Incidents involving people believed to be homeless and restaurants aren’t categorized and tracked as such by the New York Police Department. But many restaurant owners, their employees and homeless-advocacy organizations said in interviews that such disputes have increased as more people have become homeless and thousands of restaurants have expanded dining to the streets and sidewalks.
Many of these encounters between the haves and have-nots are brief and amiable. But others become contentious, and restaurants are trying various ways to defuse them, including hiring security guards, regularly calling the police, relying on employees to handle the situation or, like Werther, helping those seeking aid.
Kate Smart, a spokesperson for Mayor Bill de Blasio’s office, said his administration has increased the number of beds for homeless people and tripled the ranks of outreach workers since 2014, to more than 600.
Homeless people want access to permanent and affordable housing, a need the city government hasn’t been able to meet, said Jacquelyn Simone, a senior policy analyst at the Coalition for the Homeless. Many homeless people avoid staying in dormitory-like shelters.
“There’s a lot of feeling that this crisis of homelessness is not being approached with the urgency that it needs,” Simone said.
But many restaurant owners said they’re still trying to tamp down conflicts daily.
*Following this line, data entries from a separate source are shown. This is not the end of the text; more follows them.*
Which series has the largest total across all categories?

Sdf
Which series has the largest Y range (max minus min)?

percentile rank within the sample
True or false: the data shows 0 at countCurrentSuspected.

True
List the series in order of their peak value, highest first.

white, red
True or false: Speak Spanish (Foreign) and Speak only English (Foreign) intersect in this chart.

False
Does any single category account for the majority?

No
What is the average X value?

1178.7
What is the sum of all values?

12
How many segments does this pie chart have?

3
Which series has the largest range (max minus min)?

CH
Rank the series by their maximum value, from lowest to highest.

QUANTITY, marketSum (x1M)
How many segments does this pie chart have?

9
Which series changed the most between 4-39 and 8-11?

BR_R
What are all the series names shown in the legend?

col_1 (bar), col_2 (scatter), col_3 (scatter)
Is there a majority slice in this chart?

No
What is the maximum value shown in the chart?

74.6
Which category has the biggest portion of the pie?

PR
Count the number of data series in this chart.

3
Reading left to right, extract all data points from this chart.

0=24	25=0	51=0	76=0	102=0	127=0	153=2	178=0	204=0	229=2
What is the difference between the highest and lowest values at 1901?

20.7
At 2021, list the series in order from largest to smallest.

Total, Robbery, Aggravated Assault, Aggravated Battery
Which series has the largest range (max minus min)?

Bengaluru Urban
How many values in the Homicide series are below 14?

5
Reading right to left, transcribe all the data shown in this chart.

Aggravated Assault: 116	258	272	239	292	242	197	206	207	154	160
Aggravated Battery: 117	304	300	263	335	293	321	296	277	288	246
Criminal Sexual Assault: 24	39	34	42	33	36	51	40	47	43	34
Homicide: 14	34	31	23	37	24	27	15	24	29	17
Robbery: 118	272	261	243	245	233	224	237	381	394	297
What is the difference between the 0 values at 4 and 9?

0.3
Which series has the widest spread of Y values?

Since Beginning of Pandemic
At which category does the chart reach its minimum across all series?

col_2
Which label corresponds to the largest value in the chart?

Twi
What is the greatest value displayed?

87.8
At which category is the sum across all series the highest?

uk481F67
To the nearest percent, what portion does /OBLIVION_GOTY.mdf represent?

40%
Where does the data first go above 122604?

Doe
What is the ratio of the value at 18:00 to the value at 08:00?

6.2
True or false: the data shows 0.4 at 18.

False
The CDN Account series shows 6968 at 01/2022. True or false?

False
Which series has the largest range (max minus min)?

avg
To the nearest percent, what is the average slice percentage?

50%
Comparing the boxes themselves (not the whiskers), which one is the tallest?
At Tavola, a pizzeria in the Hell’s Kitchen neighborhood, co-owner John Accardi said one of his staff members was slashed on the hand and his son was almost stabbed in disputes with people Accardi said were homeless. He said he tells employees to avoid such confrontations rather than risk injury. “I’d rather have someone break my table or chair,” he said.
At Tribeca’s Kitchen, employees are instructed to give food to anyone in need. Owner Andreas Koutsoudakis Jr. recalled a day this past summer when a man went table to table asking for help. Koutsoudakis said he offered him something to eat.
“The customers that saw me speaking to him, they actually looked at me and gave him money, and said, ‘What you did was amazing,’ recalled.